Peruvian Anticuchos: Marinated Beef Heart Kebabs or Stir Fry
Prep time: 5-20 minutes, plus marinating time
Cook time: 10 minutes
Total time: 15-30 minutes, plus marinating time
Yield: 2-4 servings
- 1/2 cup fresh-squeezed lime juice (about 4 limes)
- 3 Tbsp aji panca paste
- 6 cloves garlic, finely minced or fresh-pressed (best ever garlic press!)
- 1 1/2 tsp unrefined salt
- 1 tsp black pepper
- 1 tsp cumin powder
- 1 lb grass-fed beef heart, cut into chunks and trimmed of fat
- 2-3 Tbsp fat (coconut, palm, clarified butter, lard, tallow) (if stir-frying)
- 1-2 bell peppers, any color, cut into short strips (if stir frying)
- 1 medium onion, cut into short strips (if stir frying)
- Use a non-reactive airtight container (preferably glass) to combine the lime juice, aji panca paste, garlic, salt, and black pepper to make the marinade.
- Trim heart of fat, connective tissue, and blood vessels (reserve for other uses). For traditional anticuchos, cut the meat into equal-sized chunks, about 1 1/2 - 2 inches long and about 1/2 inch thick. For stir fry, cut into thin strips (pictured).
- Place trimmed heart in the marinade and mix to ensure all the pieces are covered with marinade.
- Place your airtight container in the fridge to marinate for anywhere between 1 hour to overnight. The longer it marinates, the more tender and flavor-infused the meat will be. If you are really in a time crunch, you can marinate for 1 hour at room temperature.

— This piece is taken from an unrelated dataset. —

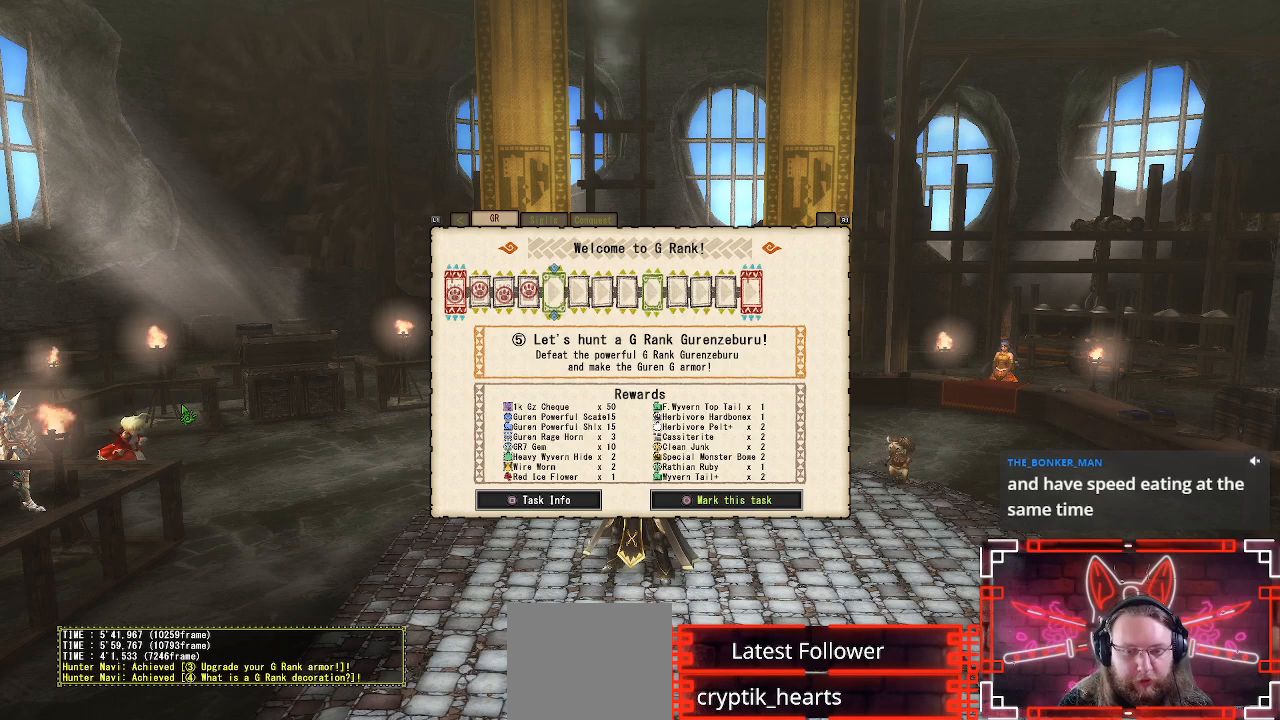
{"buttons": [], "left_stick": "center", "right_stick": "center", "events": []}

- You have 2 options for cooking: grill or stir fry. Skewered and grilled is the traditional method of preparation, but I enjoy stir frying the meat. The skewer method makes these more of an appetizer than a main course, while the stir fry lets you make it into a full meal.
- GRILLING INSTRUCTIONS: Pre-heat grill (gas or charcoal will work) to be HOT and ready for direct heat cooking. Optional: grill indoors on a HOT cast iron grill pan. Note: this method doesn't work as well as grilling outdoors, but if you live in a lame condo building like I do that suddenly and without reason outlaws outdoor grilling, this is your only option aside from the stir-fry.
- Skewer heart pieces, about 3-4 per skewer. Reserve some marinade. I've never soaked bamboo skewers before (and never had any catch on fire), but most recipes tell you to. If you are so inclined, soak them in a container of water for 30 minutes before adding meat.
- Grill 3-5 minutes per side, brushing with additional marinade if desired. DO NOT OVERCOOK! Heart gets tough and rubbery if overcooked -- you want it to be medium rare or at most medium to be tender and delicious.
- Serve immediately.
- STIR-FRY INSTRUCTIONS: You will need 2 medium to large skillets. Remove meat from marinade and let drain on paper towels. First, cut your pepper(s) and onion into thin short strips. Then, in one pan, sautee onions and peppers until soft in a little fat of choice. Add a few spoonfuls of leftover marinade (or all of it) and stir to combine. Continue to cook for 1-2 minutes after adding marinade. If heart is not ready at the exact same time, turn heat to low while heart finishes cooking.
- At the same time, in second large skillet, cook heart over medium heat in a little of your oil of choice, about 2-4 minutes per side. A 12 inch skillet should be large enough to accommodate the next step.
- After both the heart and the vegetables are cooked, add vegetables to the large skillet with beef heart and stir to combine. Cook together for about 1-2 minutes and stir to combine well as you cook.
- Plate and serve immediately, alone or with an additional side. Platanos maduros (fried ripe plantains) or tostones (twice-fried green plantains) are excellent options for a starchy side.